7. The method of claim 1, further comprising annotating the enhanced item identification data.

8. A method of item identification in connection with a self-checkout transaction, the method comprising:

determining whether an item can be identified using a first learning methodology; and

identifying the item using a second alternative learning methodology responsive to determining that the item cannot be identified using the first learning methodology.

9. The method of claim 8, wherein the first learning methodology is a computer vision machine learning model (CVMLM).

10. The method of claim 9, wherein determining whether the item can be identified using the first learning methodology comprises:

providing image data as input to the CVMLM;

receiving item identification data as output from the CVMLM; and

determining whether the item can be identified based on the item identification data.

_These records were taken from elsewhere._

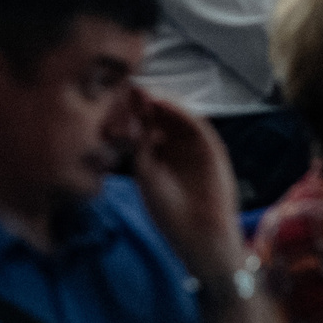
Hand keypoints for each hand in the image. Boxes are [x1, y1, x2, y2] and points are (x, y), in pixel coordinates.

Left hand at [124, 85, 243, 269]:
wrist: (200, 235)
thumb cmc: (170, 213)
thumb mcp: (146, 174)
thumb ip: (139, 145)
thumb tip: (129, 115)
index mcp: (156, 154)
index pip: (142, 123)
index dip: (129, 110)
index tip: (111, 96)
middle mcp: (174, 146)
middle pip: (158, 114)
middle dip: (142, 101)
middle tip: (124, 86)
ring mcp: (193, 145)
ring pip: (176, 114)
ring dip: (159, 100)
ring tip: (139, 90)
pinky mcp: (211, 146)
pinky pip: (195, 122)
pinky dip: (179, 110)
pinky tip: (161, 102)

11. The method of claim 10, wherein the item identification data comprises a candidate item identifier of the item and a confidence value associated with the candidate item identifier.

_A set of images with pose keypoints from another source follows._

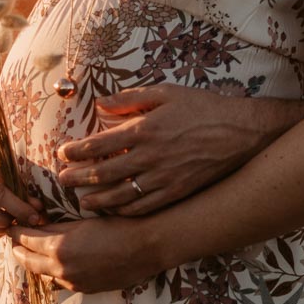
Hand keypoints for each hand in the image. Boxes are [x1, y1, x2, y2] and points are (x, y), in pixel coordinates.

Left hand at [7, 217, 159, 293]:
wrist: (146, 247)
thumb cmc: (115, 226)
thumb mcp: (81, 222)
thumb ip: (55, 227)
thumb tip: (37, 226)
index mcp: (57, 248)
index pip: (24, 239)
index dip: (16, 231)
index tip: (11, 225)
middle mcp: (61, 269)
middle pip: (27, 260)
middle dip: (19, 249)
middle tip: (15, 241)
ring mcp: (73, 282)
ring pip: (42, 273)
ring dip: (35, 262)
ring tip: (32, 252)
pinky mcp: (85, 289)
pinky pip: (59, 282)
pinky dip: (52, 272)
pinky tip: (55, 264)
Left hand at [55, 85, 299, 215]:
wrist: (241, 132)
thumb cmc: (202, 108)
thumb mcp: (164, 93)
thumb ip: (129, 99)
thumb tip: (100, 104)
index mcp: (143, 131)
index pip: (98, 145)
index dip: (76, 152)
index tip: (62, 153)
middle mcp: (150, 158)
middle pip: (104, 173)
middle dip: (78, 178)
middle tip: (61, 181)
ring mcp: (164, 179)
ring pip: (121, 195)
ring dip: (97, 199)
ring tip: (81, 201)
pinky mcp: (177, 192)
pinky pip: (146, 207)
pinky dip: (126, 211)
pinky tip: (114, 210)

12. The method of claim 11, wherein determining whether the item can be identified based on the item identification data comprises:

determining that the confidence value fails to satisfy a first threshold value; and

determining, based on predetermined transaction logic, that the candidate item identifier cannot be accepted as a true identifier of the item for the self-checkout transaction due to the confidence value failing to satisfy the first threshold value.

13. The method of claim 12, further comprising:

determining that additional learning input is needed to determine the true identifier for the item;

obtaining the additional learning input;

determining the true identifier for the item based on the additional learning input; and

generating enhanced item identification data based on the additional learning input.

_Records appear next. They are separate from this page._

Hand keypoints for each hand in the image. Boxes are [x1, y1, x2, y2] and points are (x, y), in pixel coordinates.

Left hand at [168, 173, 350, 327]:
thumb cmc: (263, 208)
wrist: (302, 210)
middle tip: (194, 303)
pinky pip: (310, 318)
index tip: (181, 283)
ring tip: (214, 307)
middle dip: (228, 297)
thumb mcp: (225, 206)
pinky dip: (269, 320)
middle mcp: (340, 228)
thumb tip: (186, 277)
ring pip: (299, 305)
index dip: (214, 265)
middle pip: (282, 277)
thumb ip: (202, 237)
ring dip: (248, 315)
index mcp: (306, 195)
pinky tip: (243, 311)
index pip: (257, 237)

14. The method of claim 13, wherein the enhanced item identification data associates the true identifier with at least a portion of the image data that includes the item.

15. The method of claim 14, wherein the enhanced item identification data associates the true identifier with coordinates of a bounding box around the item in the image data.

16. The method of claim 13, further comprising:

re-training the CVMLM based on the enhanced item identification data to improve an item identification accuracy of the CVMLM.

17. The method of claim 12, further comprising:

determining that the confidence value satisfies a second threshold confidence level less than the first threshold confidence level;

identifying a set of candidate items;

presenting a representation of the set of candidate items on a display of a self-checkout (SCO) machine; and

receiving a selection of a particular candidate item or other input indicative of an alternative item.

18. The method of claim 17, further comprising:

accessing item identifier data to determine an item identifier corresponding to the selected particular candidate item or corresponding to the alternative item; and

generating enhanced item identification data that associates the item identifier with at least a portion of the image data that includes the item.

19. The method of claim 12, further comprising:

determining that the confidence value fails to satisfy a second threshold confidence level less than the first threshold confidence level;

prompting a customer for scanner input;

receiving the scanner input at a self-checkout (SCO) machine, the scanner input obtained from a scan of machine-readable indicia associated with the item;

accessing item identifier data to determine an item identifier corresponding to the scanner input; and

generating enhanced item identification data that associates the item identifier with at least a portion of the image data that includes the item.

20. A self-checkout (SCO) apparatus, comprising:

at least one memory storing computer-executable instructions; and

at least one processor configured to access the at least one memory and execute the computer-executable instructions to perform operations comprising: determining whether an item can be identified using a first learning methodology; and identifying the item using a second alternative learning methodology responsive to determining that the item cannot be identified using the first learning methodology.